* _DATASET RECORDS_:
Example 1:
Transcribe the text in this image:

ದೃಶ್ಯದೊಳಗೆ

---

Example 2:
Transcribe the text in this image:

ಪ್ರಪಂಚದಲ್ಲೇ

* _WHAT THE TASK REQUIRES_: Reproduce the records above word for word, line by line.

* _RESPONSE FOR THIS EXERCISE_:
Example 1:
Transcribe the text in this image:

ದೃಶ್ಯದೊಳಗೆ

---

Example 2:
Transcribe the text in this image:

ಪ್ರಪಂಚದಲ್ಲೇ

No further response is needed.